Our street is not unusual, but if it seems to embody the civic spirit and ritual promulgated by our neighbour Barbara, the picture is by no means uniform. You need only travel down Washington’s P Street to see what I mean. It starts in the elegant neighbourhood of Georgetown, much of which still displays the quaint cobblestones and tramlines that date back to the late nineteenth century. The architecture here is not much smarter than in other parts of Washington but the tenants have scrubbed up their homes so that they look as if they’re competing for space in The World of Interiors . The streets are lined with manicured trees and cute terraced houses whose flowerpots overflow with geraniums in the summer and mums (chrysanthemums) in the fall. There are no unseemly additions because the Georgetown Historical Association is more draconian at sniffing out any irregularities than a troupe of IRS investigators. Here a bijou two-bedroom house can cost well over a million dollars. Senators, lawyers and lobbyists jostle for space with IMF officials, World Bank gurus and the occasional journalist.

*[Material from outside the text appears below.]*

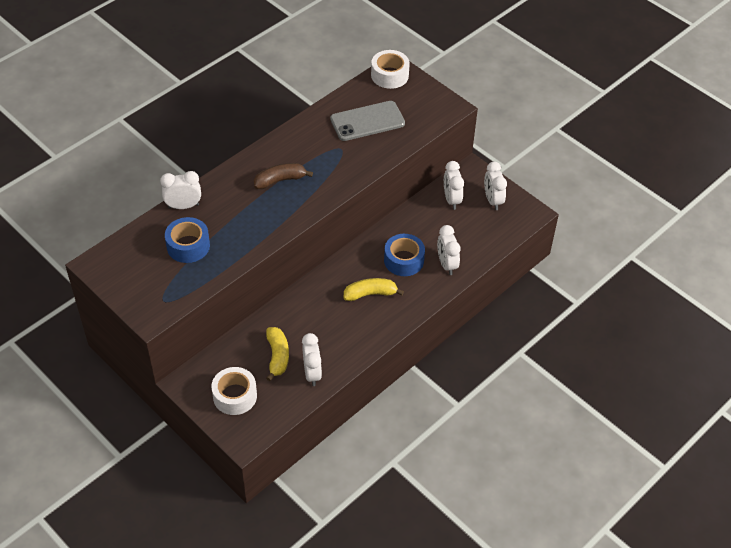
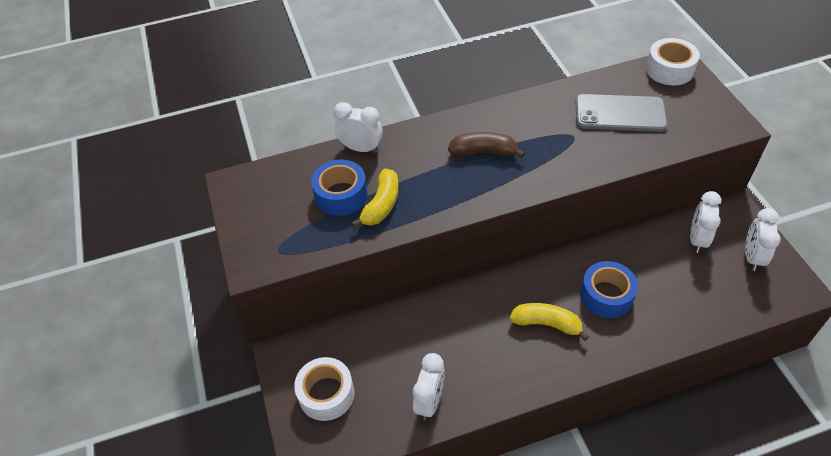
camera: 30 degrees right, 0 degrees up
(277, 356) = (399, 362): yellow banana -> yellow banana (381, 205)
(446, 264) = (660, 320): white clock -> none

But, oddly for a place with so much money and so many domestic treasures to protect, there is very little privacy. The more opulent the house the less likely it is that the curtains will be drawn or the shutters closed. The lights will be on, even if the owners are nowhere to be seen. Gawping is encouraged. House-proud America wants you to share in their pride. Or at least to feel a little jealous. Since this end of P Street is crawling with police patrol cars and responsible, like-minded neighbours, the assumption is that crimes are less likely to be committed. The open view of a sumptuous interior is seen as an invitation to imitate or get inspired but not as an invitation to smash the window and grab the first Ming vase.

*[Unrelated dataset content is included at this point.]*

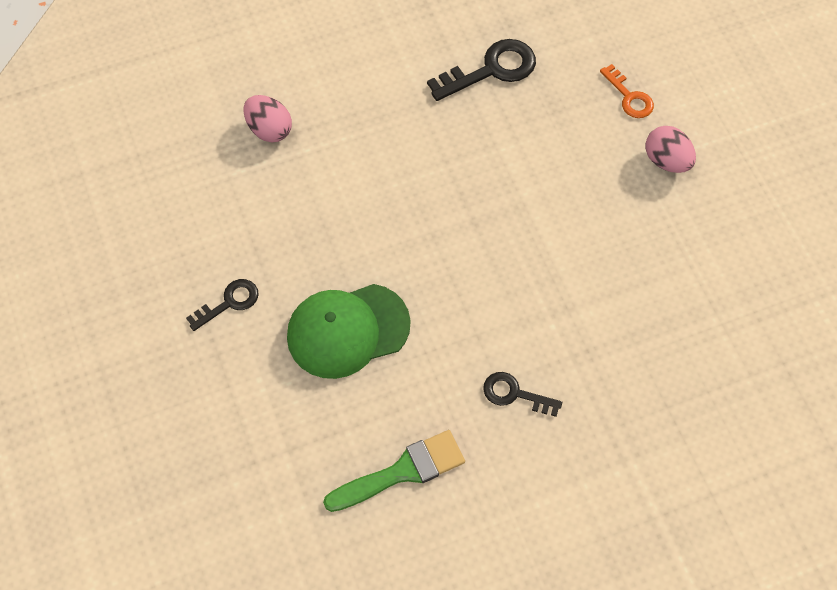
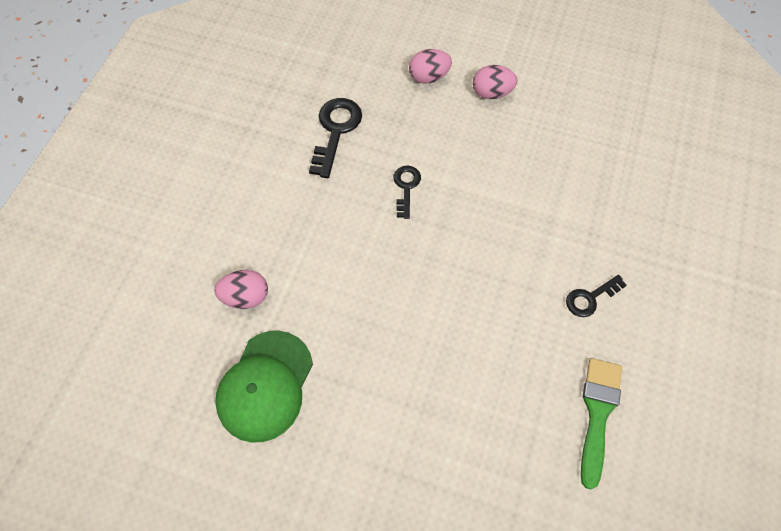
camera: 50 degrees left, 0 degrees up
(229, 303) = (365, 433): black key -> black key (406, 187)
(347, 330) = (458, 367): green cap -> green cap (265, 386)
(629, 97) = (429, 77): orange key -> pink egg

All that changes if you travel a few miles down the same P Street until you cross 10th Street, which was in recent years the front line of gentrification. Here it’s impossible to peek inside the homes, not because the curtains are discreetly drawn but because the broken glass has been replaced by plywood. You can always tell the socio-economic status of the neighbourhood you find yourself in by the amount of furniture outside the front of the house. A faux leather sofa or a dislodged car seat on the front porch is a giveaway. So are metal bars on the front door. There are police cars here as well, but instead of gliding about with silent, reassuring menace they screech around, sirens blaring, lights flashing. In Georgetown the shops sell those pointers to affluence, kitchen tiles, bathroom fittings and fixtures and bedside lamps. At the dodgy end of P Street there are no shops apart from the occasional liquor store, where a terrified Korean couple cower behind iron bars as thick as their son’s arm, and dollar and dime stores that announce they accept social security cheques. The two Washingtons live cheek by jowl, the filthy rich next to the dirt-poor, not rubbing shoulders but giving each other the cold shoulder in close proximity. It happens here and in just about every other American city where there is enough space to sprawl and live among your tribe.